The situation is significantly worse for women with no income — those reliant on social welfare and migrant women.
Migrant women in particular are unable to access abortion as a result of insurmountable travel and legal obstacles, often forcing them to chose between an abortion and asylum. They also face the hardship of accessing funding for travel.
This means that facing this dilemma will always fall hardest on the poorest. Women with money have choice, women who don’t have children. Repeal of the eighth amendment is a women’s issue, a workers’ issue, but ultimately it is an issue of class.
We have seen the hypocrisy of the amendment exemplified many times over the past 30 years, from the X case to the tragic death of Savita Halappanavar and the shocking treatment of the Y case in 2013 where a young migrant woman, a rape survivor, found herself pregnant. Under the Protection of Life Act, Ms Y had the right to an abortion but was ostensibly kept on the long finger in order to force a C-section. The baby was named Hope by “pro-life” movements. Ms Y was an abstract to them, stripped of all autonomy and reduced to a reproductive vessel for the state.
The eighth amendment is a barrier to progress and an extension of the church control that allowed the Magdalene laundries to exist. It denies women their rights and dignity, further fuelling the shame that this state has for decades heaped on women who may have found themselves in the position of a crisis pregnancy. The eighth amendment is not a moral issue and it has never been about protecting life. It is there to target and punish working-class, poor and migrant women for daring to think they deserve equality and control over their own lives and bodies.
All trade unions members must embrace the demands made by women for an equal society.

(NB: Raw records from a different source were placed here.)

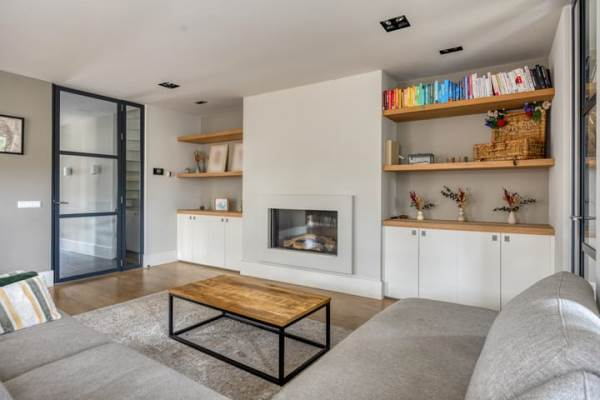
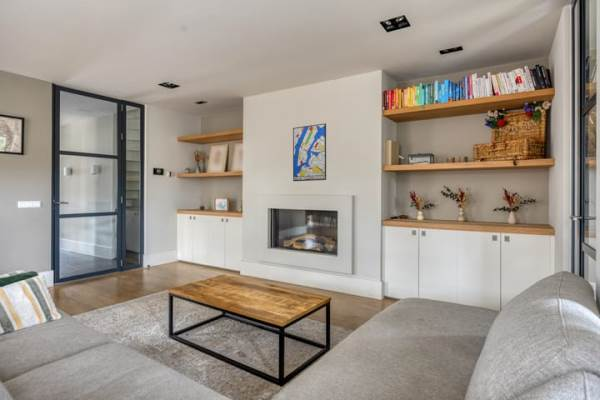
+ wall art [292,122,327,182]
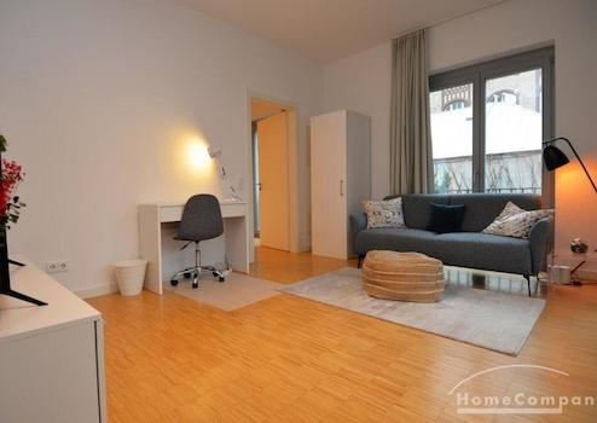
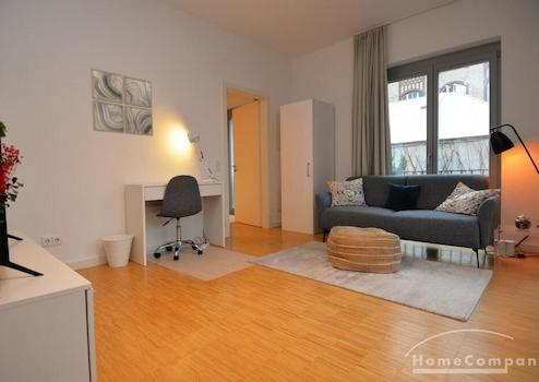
+ wall art [89,67,154,138]
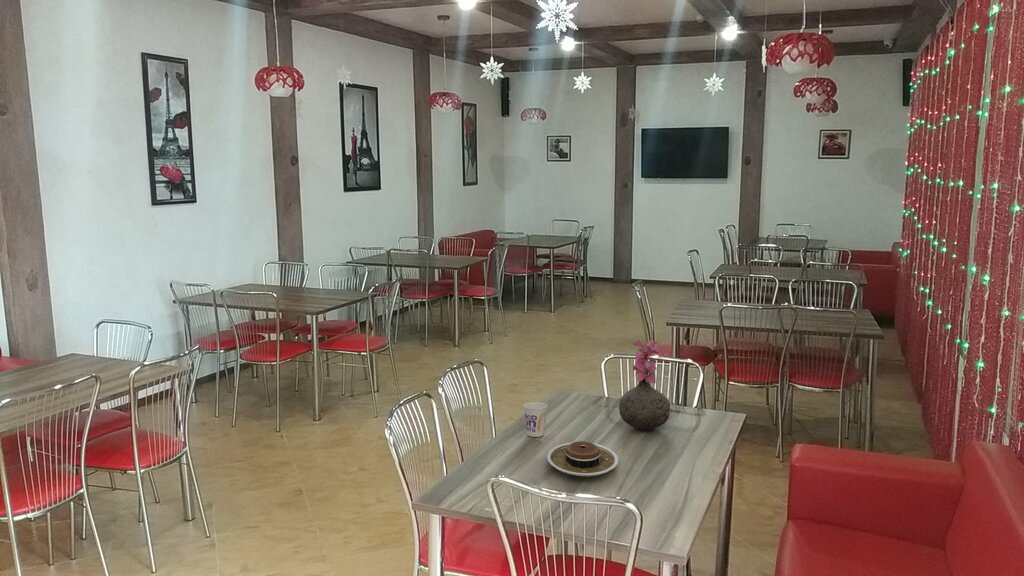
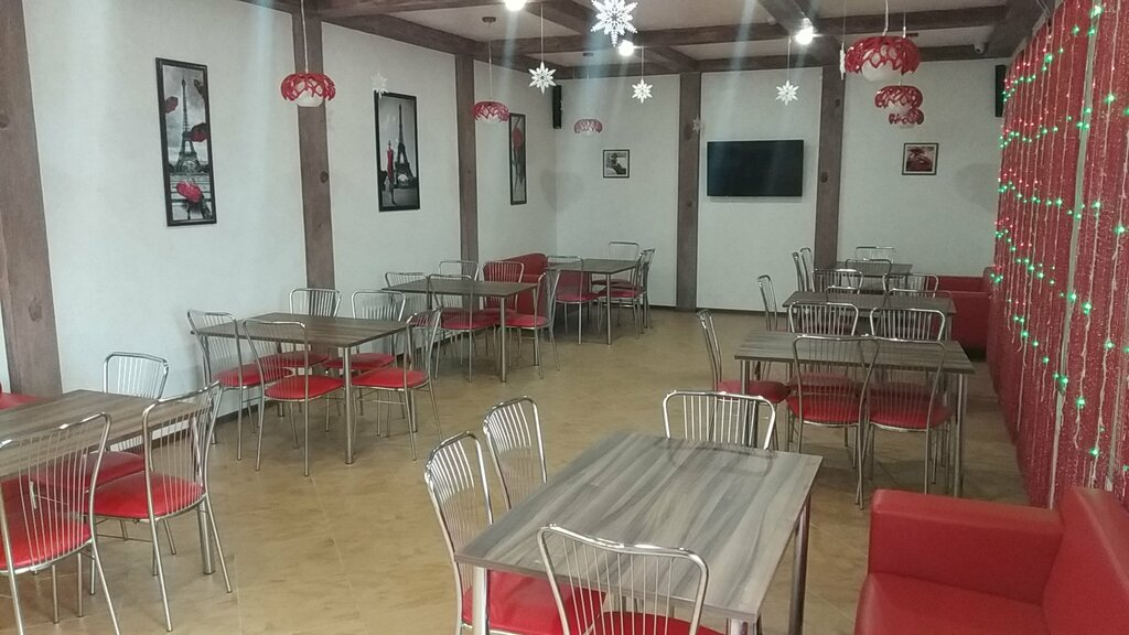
- plate [546,440,619,477]
- vase [618,339,671,433]
- cup [523,401,548,438]
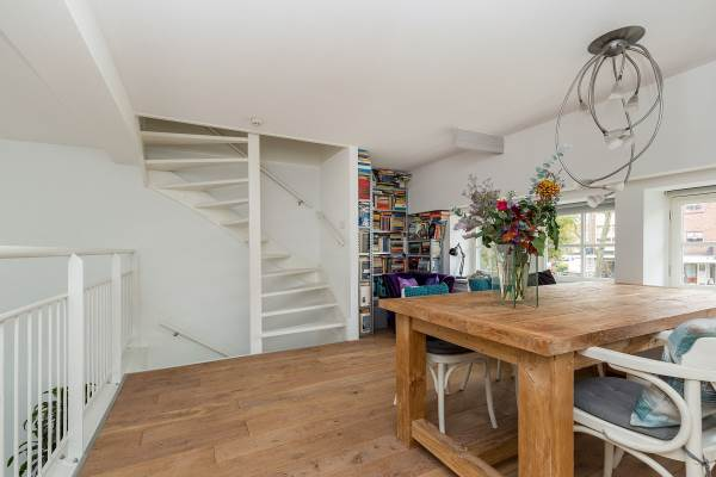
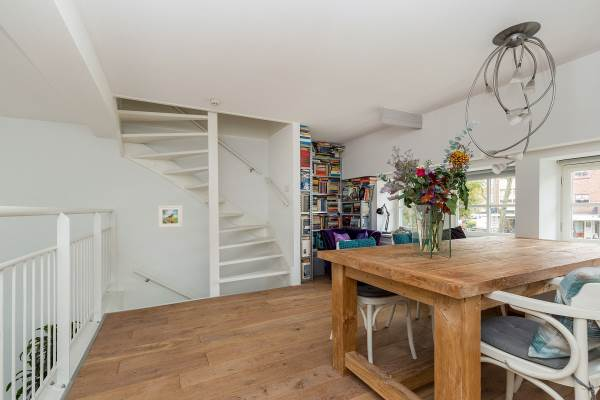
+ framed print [157,205,183,229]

All women in Ireland deserve to know that their choice, bodily autonomy, economic freedom, health and lives are theirs and theirs alone. And repeal of the eighth amendment is a good step in the direction of achieving this. Next up: free, safe and legal!
The Trade Union Campaign to Repeal the Eighth Amendment is supported by Unite the Union, Mandate Trade Union, Dublin Council of Trade Unions, Waterford Council of Trade Unions, CWU youth committee, Bray and District Council of Trade Unions and the Irish Congress of Trade Unions.